Directions for this task | Transcribe the records from the line containing "For a GIS import: Summarize the content of the image" onward, up to and including the final line, exactly and without anything else.

□ □ □ □ □ □ □

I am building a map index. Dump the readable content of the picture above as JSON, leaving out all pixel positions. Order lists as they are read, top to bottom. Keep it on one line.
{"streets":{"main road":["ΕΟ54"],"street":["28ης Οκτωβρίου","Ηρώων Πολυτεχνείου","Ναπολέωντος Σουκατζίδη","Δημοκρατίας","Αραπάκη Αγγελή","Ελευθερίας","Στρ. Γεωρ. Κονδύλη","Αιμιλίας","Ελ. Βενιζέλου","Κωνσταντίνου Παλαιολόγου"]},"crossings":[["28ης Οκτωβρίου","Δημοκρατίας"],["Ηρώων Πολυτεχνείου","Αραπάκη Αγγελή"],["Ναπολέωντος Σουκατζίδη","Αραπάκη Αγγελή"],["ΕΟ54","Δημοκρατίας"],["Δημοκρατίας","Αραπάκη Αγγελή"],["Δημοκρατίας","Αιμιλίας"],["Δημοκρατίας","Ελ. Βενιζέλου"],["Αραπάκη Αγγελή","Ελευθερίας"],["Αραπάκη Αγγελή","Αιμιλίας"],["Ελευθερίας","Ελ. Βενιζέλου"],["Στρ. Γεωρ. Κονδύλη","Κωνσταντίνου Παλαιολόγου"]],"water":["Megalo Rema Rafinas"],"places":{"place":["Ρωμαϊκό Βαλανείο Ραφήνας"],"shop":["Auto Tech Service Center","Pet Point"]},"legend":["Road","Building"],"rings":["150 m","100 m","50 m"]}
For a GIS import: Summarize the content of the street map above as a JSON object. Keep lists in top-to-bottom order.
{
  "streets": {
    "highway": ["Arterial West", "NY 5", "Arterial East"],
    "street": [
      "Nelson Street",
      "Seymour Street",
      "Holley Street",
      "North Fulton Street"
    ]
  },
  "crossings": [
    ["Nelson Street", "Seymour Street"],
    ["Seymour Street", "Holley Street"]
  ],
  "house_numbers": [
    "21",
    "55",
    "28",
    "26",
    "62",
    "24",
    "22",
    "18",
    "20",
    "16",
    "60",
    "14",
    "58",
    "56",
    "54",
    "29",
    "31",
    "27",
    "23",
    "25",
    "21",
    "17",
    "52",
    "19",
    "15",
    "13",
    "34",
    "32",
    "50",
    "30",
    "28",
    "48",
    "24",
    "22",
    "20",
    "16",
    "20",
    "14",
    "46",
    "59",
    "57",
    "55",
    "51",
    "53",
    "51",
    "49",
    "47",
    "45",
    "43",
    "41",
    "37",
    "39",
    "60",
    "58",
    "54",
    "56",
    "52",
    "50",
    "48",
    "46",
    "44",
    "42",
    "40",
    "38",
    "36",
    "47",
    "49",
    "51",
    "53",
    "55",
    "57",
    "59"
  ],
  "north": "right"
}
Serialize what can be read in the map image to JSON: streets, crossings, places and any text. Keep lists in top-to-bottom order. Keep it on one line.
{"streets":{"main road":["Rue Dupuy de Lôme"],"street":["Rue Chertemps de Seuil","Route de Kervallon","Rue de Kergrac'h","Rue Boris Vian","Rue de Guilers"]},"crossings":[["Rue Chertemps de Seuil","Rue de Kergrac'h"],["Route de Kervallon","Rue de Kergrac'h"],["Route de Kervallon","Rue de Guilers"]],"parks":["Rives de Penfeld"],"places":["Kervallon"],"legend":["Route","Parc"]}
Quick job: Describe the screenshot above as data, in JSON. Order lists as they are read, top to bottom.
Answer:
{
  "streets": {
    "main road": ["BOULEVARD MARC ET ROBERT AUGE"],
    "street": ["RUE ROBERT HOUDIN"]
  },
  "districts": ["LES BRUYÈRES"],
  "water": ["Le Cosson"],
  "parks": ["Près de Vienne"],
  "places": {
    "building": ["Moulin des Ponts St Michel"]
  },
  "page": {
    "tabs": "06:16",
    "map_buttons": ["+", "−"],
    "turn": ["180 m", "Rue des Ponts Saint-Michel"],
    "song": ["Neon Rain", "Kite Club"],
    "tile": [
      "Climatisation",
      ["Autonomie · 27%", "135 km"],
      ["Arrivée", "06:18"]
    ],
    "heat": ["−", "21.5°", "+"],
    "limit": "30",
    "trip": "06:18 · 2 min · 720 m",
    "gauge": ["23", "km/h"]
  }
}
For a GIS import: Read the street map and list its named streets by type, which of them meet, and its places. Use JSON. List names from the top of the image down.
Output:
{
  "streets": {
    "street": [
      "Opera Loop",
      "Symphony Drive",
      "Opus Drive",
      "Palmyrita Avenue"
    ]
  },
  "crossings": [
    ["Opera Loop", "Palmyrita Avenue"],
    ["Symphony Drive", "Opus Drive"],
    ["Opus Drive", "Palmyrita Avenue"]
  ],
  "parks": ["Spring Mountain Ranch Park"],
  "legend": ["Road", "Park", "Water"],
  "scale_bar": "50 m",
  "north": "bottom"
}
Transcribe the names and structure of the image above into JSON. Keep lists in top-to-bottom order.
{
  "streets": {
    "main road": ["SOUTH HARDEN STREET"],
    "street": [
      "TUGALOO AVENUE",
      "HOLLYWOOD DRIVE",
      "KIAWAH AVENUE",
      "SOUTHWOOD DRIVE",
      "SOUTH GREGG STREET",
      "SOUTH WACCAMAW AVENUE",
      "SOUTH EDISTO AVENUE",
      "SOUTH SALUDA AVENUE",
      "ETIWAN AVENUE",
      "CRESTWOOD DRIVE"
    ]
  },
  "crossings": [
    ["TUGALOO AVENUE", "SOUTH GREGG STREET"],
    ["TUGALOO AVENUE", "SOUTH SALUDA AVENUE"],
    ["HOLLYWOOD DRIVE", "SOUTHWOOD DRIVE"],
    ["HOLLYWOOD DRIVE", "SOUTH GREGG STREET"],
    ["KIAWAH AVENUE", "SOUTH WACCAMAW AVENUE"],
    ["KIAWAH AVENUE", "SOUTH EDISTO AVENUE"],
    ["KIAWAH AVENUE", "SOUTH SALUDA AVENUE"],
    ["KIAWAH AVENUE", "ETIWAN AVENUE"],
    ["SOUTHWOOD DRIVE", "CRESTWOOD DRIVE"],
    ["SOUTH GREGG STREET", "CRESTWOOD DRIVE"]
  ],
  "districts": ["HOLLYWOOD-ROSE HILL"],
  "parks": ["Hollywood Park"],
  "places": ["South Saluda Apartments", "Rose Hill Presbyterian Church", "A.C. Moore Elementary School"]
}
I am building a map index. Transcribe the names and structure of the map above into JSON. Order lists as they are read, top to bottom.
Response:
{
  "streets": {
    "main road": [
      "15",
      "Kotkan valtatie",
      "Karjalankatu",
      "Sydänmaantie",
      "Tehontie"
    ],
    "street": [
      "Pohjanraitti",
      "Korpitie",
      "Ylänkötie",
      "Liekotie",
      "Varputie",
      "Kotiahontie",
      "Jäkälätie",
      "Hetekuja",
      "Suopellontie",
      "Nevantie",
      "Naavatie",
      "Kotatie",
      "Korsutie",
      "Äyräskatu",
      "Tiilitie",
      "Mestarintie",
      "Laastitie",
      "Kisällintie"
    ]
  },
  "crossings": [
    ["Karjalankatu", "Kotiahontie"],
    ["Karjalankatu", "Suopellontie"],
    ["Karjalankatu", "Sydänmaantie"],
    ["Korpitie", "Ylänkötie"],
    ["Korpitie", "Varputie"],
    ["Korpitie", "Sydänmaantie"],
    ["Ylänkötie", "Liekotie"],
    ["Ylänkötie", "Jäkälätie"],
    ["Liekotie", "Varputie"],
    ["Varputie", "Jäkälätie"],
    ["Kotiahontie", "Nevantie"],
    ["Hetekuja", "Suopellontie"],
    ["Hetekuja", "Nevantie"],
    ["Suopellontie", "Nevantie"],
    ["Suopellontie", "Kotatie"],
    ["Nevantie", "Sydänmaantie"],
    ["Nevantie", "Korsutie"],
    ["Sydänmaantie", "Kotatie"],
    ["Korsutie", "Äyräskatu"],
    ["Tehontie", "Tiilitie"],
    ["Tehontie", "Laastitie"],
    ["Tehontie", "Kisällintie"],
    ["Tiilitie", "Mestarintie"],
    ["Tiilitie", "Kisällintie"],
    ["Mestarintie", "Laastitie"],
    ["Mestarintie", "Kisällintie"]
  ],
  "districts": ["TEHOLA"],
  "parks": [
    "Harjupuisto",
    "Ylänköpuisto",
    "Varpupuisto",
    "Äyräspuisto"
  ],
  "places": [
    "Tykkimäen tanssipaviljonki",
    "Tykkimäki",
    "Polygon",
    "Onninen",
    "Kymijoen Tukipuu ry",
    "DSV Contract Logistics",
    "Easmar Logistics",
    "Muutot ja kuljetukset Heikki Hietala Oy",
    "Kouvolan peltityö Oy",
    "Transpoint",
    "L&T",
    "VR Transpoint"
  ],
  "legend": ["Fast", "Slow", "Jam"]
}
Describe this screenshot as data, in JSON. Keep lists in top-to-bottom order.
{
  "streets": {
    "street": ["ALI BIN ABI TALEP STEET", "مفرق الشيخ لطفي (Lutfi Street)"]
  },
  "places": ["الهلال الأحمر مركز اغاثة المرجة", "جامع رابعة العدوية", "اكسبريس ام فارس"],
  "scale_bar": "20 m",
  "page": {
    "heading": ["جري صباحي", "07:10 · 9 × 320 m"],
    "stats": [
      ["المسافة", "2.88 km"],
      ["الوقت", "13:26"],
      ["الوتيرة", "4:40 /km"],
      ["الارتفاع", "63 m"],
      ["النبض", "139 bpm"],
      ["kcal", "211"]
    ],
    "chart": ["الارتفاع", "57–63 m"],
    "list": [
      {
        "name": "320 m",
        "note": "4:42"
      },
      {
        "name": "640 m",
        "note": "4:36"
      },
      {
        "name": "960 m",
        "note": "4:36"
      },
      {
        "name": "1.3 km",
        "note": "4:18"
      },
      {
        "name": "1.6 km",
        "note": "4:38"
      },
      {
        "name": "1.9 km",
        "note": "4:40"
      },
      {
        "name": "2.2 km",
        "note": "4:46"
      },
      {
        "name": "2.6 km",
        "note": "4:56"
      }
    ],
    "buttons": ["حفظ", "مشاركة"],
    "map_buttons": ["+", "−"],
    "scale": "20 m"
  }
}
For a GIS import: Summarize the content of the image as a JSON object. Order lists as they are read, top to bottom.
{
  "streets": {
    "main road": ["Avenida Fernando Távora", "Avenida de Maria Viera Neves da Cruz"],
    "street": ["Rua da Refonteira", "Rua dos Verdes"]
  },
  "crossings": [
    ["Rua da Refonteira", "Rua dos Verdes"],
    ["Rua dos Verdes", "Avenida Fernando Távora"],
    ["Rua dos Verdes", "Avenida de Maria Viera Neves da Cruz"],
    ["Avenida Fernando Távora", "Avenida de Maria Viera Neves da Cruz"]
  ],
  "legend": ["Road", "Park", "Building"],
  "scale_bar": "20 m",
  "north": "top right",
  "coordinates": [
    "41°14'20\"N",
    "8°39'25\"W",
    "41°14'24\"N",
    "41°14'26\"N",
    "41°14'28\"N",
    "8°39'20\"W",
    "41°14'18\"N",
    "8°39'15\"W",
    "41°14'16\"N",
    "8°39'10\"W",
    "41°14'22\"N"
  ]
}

□ □ □ □ □ □ □

Response for this exercise |
For a GIS import: Summarize the content of the image as a JSON object. Order lists as they are read, top to bottom.
{
  "streets": {
    "main road": ["Avenida Fernando Távora", "Avenida de Maria Viera Neves da Cruz"],
    "street": ["Rua da Refonteira", "Rua dos Verdes"]
  },
  "crossings": [
    ["Rua da Refonteira", "Rua dos Verdes"],
    ["Rua dos Verdes", "Avenida Fernando Távora"],
    ["Rua dos Verdes", "Avenida de Maria Viera Neves da Cruz"],
    ["Avenida Fernando Távora", "Avenida de Maria Viera Neves da Cruz"]
  ],
  "legend": ["Road", "Park", "Building"],
  "scale_bar": "20 m",
  "north": "top right",
  "coordinates": [
    "41°14'20\"N",
    "8°39'25\"W",
    "41°14'24\"N",
    "41°14'26\"N",
    "41°14'28\"N",
    "8°39'20\"W",
    "41°14'18\"N",
    "8°39'15\"W",
    "41°14'16\"N",
    "8°39'10\"W",
    "41°14'22\"N"
  ]
}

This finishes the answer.